Die anderen erkannten offensichtlich diese armselige Entschuldigung für eine Stimme als ein Zeichen seines bevorstehenden Todes. Dumbledore nahm Snapes lange weiße Hände in die seinen und drückte sie fest. McGonagall schluchzte jetzt offen, und Harry packte auf einmal ihre dünne Taille und umarmte sie. Sie akzeptierte seine Umarmung überraschenderweise und streichelte sein Haar. Harry sah mit einem Ausdruck von Respekt und, seltsamerweise, Trauer, auf Snape hinunter.
Das war jetzt kaum noch wichtig. Snapes konnte kaum mehr sehen. Die Welt schien auf einmal entfernt und unscharf zu werden. Er fühlte dumpf, daß sein Kopf auf seine Brust sank, und irgendwie wurde es unnötig zu atmen. Die aufkommende Dunkelheit war warm und einladend, und mit einem plötzlichen Gefühl hinterhältiger Aufregung wurde ihm klar, daß er endlich ohne Alpträume schlafen konnte.
Mit einem letzten Seufzer ergab sich Severus Snape dem Tod.

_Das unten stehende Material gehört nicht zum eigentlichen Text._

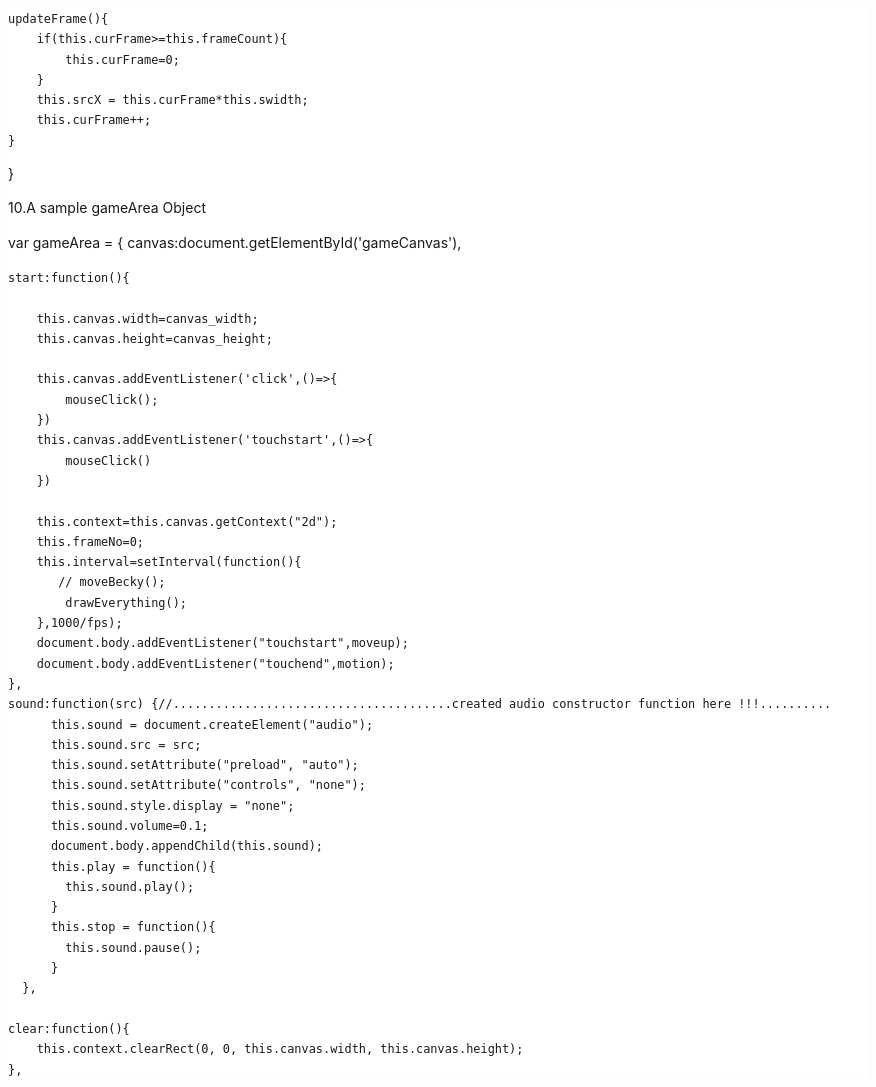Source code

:     updateFrame(){
        if(this.curFrame>=this.frameCount){
            this.curFrame=0;
        }
        this.srcX = this.curFrame*this.swidth;
        this.curFrame++;
    }

}

10.A sample gameArea Object

var gameArea = {
canvas:document.getElementById('gameCanvas'),

    start:function(){

        this.canvas.width=canvas_width;
        this.canvas.height=canvas_height;

        this.canvas.addEventListener('click',()=>{
            mouseClick();
        })
        this.canvas.addEventListener('touchstart',()=>{
            mouseClick()
        })

        this.context=this.canvas.getContext("2d");
        this.frameNo=0;
        this.interval=setInterval(function(){
           // moveBecky();
            drawEverything();
        },1000/fps);
        document.body.addEventListener("touchstart",moveup);
        document.body.addEventListener("touchend",motion);
    },
    sound:function(src) {//.......................................created audio constructor function here !!!..........
          this.sound = document.createElement("audio");
          this.sound.src = src;
          this.sound.setAttribute("preload", "auto");
          this.sound.setAttribute("controls", "none");
          this.sound.style.display = "none";
          this.sound.volume=0.1;
          document.body.appendChild(this.sound);
          this.play = function(){
            this.sound.play();
          }
          this.stop = function(){
            this.sound.pause();
          }
      },

    clear:function(){
        this.context.clearRect(0, 0, this.canvas.width, this.canvas.height);
    },
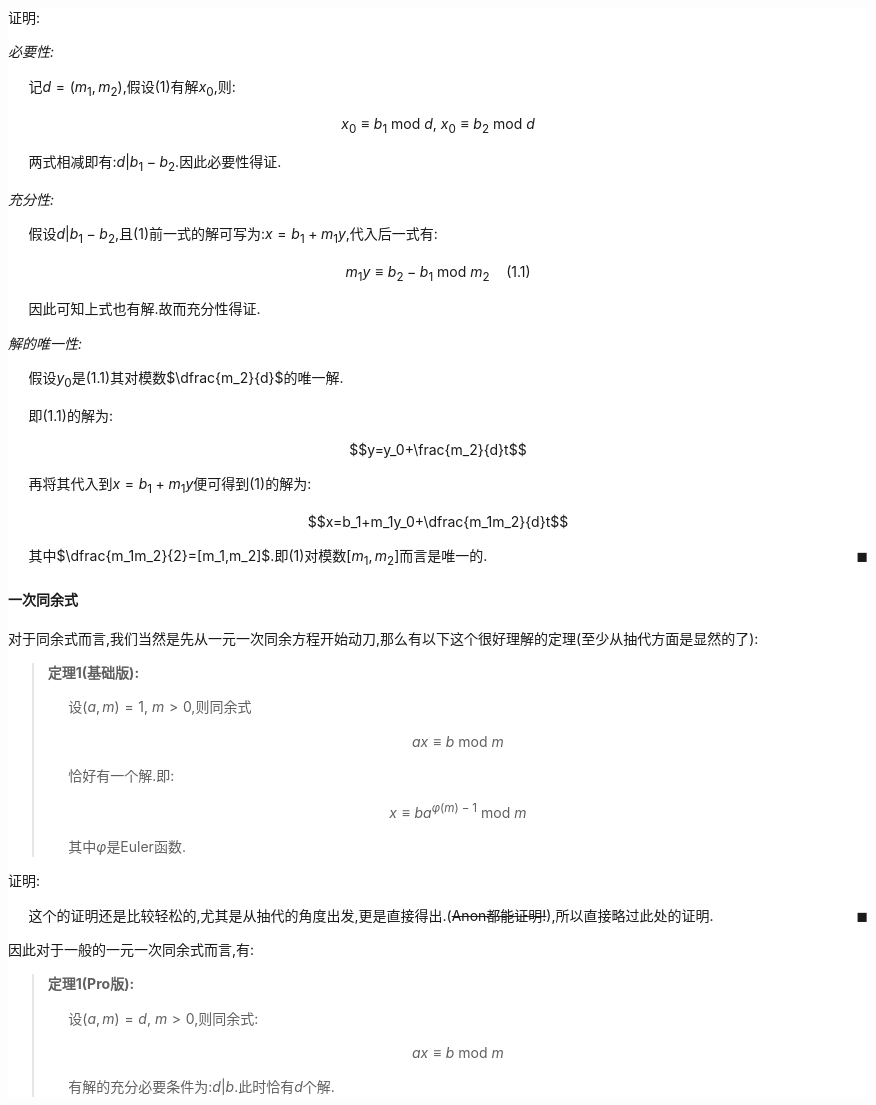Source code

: 证明:

*必要性:*

$\quad$ 记$d=(m_1, m_2)$,假设(1)有解$x_0$,则:

$$x_0\equiv b_1\ \textrm{mod}\ d,\ x_0\equiv b_2\ \textrm{mod}\ d$$

$\quad$ 两式相减即有:$d|b_1-b_2$.因此必要性得证.

*充分性:*

$\quad$ 假设$d|b_1-b_2$,且(1)前一式的解可写为:$x=b_1+m_1y$,代入后一式有:

$$m_1y \equiv b_2-b_1\ \textrm{mod}\ m_2 \quad (1.1)$$

$\quad$ 因此可知上式也有解.故而充分性得证.

*解的唯一性:*

$\quad$ 假设$y_0$是(1.1)其对模数$\dfrac{m_2}{d}$的唯一解.

$\quad$ 即(1.1)的解为:

$$y=y_0+\frac{m_2}{d}t$$

$\quad$ 再将其代入到$x=b_1+m_1y$便可得到(1)的解为:

$$x=b_1+m_1y_0+\dfrac{m_1m_2}{d}t$$

$\quad$ 其中$\dfrac{m_1m_2}{2}=[m_1,m_2]$.即(1)对模数$[m_1,m_2]$而言是唯一的.<span style="float: right"> $\blacksquare$ </span>

#### 一次同余式

对于同余式而言,我们当然是先从一元一次同余方程开始动刀,那么有以下这个很好理解的定理(至少从抽代方面是显然的了):

> **定理1(基础版):**
>
> $\quad$ 设$(a,m)=1,\ m>0$,则同余式
>
> $$ax \equiv b\ \textrm{mod}\ m$$
>
> $\quad$ 恰好有一个解.即:
>
> $$x \equiv ba^{\varphi(m)-1}\ \textrm{mod}\ m$$
>
> $\quad$ 其中$\varphi$是Euler函数.

证明:

$\quad$ 这个的证明还是比较轻松的,尤其是从抽代的角度出发,更是直接得出.(~~Anon都能证明!~~),所以直接略过此处的证明. <span style="float: right;">$\blacksquare$</span>

因此对于一般的一元一次同余式而言,有:

> **定理1(Pro版):**
>
> $\quad$ 设$(a,m)=d,\ m>0$,则同余式:
>
> $$ax\equiv b\ \textrm{mod}\ m$$
>
> $\quad$ 有解的充分必要条件为:$d|b$.此时恰有$d$个解.
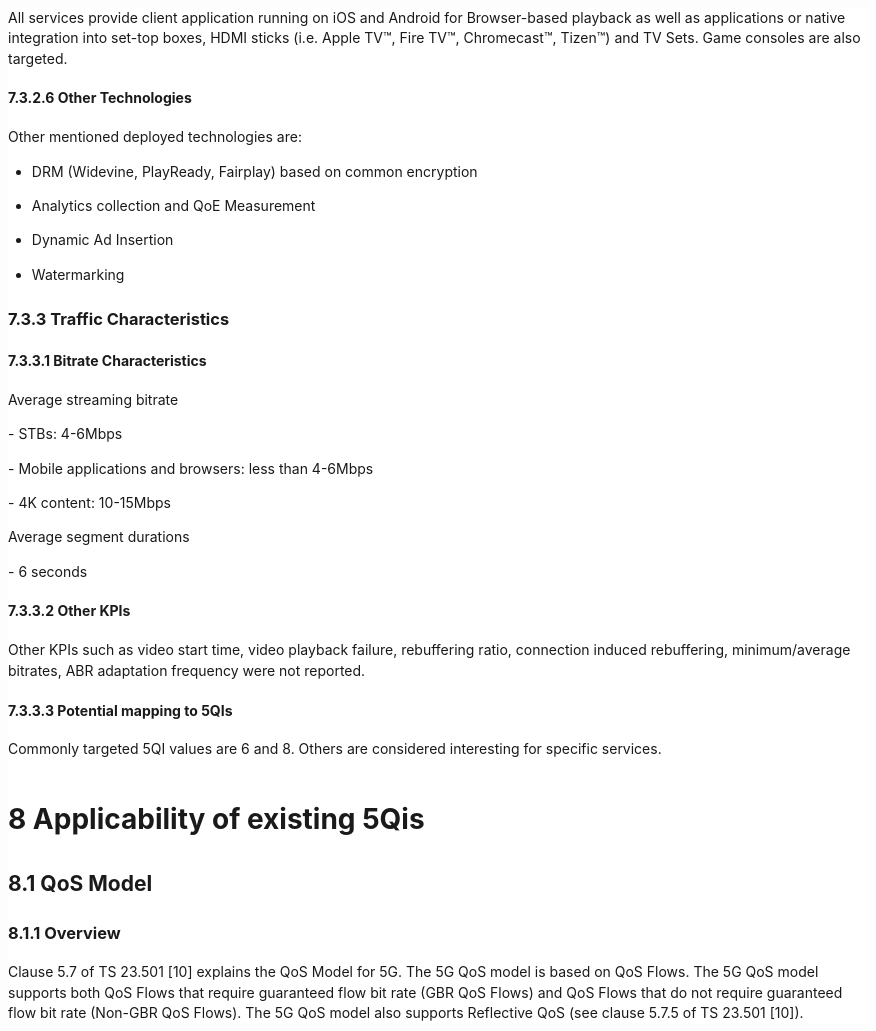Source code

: All services provide client application running on iOS and Android for
Browser-based playback as well as applications or native integration
into set-top boxes, HDMI sticks (i.e. Apple TV™, Fire TV™, Chromecast™,
Tizen™) and TV Sets. Game consoles are also targeted.

#### 7.3.2.6 Other Technologies

Other mentioned deployed technologies are:

-   DRM (Widevine, PlayReady, Fairplay) based on common encryption

-   Analytics collection and QoE Measurement

-   Dynamic Ad Insertion

-   Watermarking

### 7.3.3 Traffic Characteristics

#### 7.3.3.1 Bitrate Characteristics

Average streaming bitrate

\- STBs: 4-6Mbps

\- Mobile applications and browsers: less than 4-6Mbps

\- 4K content: 10-15Mbps

Average segment durations

\- 6 seconds

#### 7.3.3.2 Other KPIs 

Other KPIs such as video start time, video playback failure, rebuffering
ratio, connection induced rebuffering, minimum/average bitrates, ABR
adaptation frequency were not reported.

#### 7.3.3.3 Potential mapping to 5QIs

Commonly targeted 5QI values are 6 and 8. Others are considered
interesting for specific services.

8 Applicability of existing 5Qis
================================

8.1 QoS Model 
-------------

### 8.1.1 Overview

Clause 5.7 of TS 23.501 \[10\] explains the QoS Model for 5G. The 5G QoS
model is based on QoS Flows. The 5G QoS model supports both QoS Flows
that require guaranteed flow bit rate (GBR QoS Flows) and QoS Flows that
do not require guaranteed flow bit rate (Non-GBR QoS Flows). The 5G QoS
model also supports Reflective QoS (see clause 5.7.5 of TS 23.501
\[10\]).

Und irgendwo, Meilen entfernt in Lucius Malfoys Herrenhaus, hielt ein beängstigender Mann eine äußerst große Schlange auf dem Schoß. Er lächelte und rieb mit seinen knochigen Fingern über den Kopf der Schlange. Zur Antwort zuckte ihre Zunge faul durch die Luft.
"Ja, Nagini, ich werde noch etwas länger warten. Er ist gerade erst gegangen, weißt du."
Die Schlange zuckte wie eine schwarze Peitsche in Voldemorts Armen und schien zu lächeln.
Voldemort untersuchte die leere Flasche des Trankes von Levattio, und sah dann hinunter auf seine rechte Hand, wo ein kaum verheilter Schnitt den Zeigefinger schmückte. "Ich frage mich aber, wie Severus sich mit meinem Blut anfreunden wird, wenn er in ein paar Monaten aufgeweckt wird."
Nagini fauchte ihre Freude über die Pläne des dunklen Lords.
Voldemort schob die Schlange vorsichtig von seinem Schoß, stand auf und ging zur Feuerstelle. Er sah zu wie die Flammen prasselten und ineinander verschmolzen, in einer Symphonie aus rot und orange, während die Schlange sich über die Länge seiner Beine rieb.
Voldemort lächelte wieder, und dieses Mal lag kein Lachen in seinen Augen. "Nein, Severus wird mir nicht entkommen. Nicht in diesem verkürzten Leben…"
Voldemort hob diei Schlange wieder auf und flüsterte "…noch in seinem Nächsten."
Der Mond schien sich auf einmal zu verdunkeln, und das Warten auf den nächsten Morgen war wirklich lang.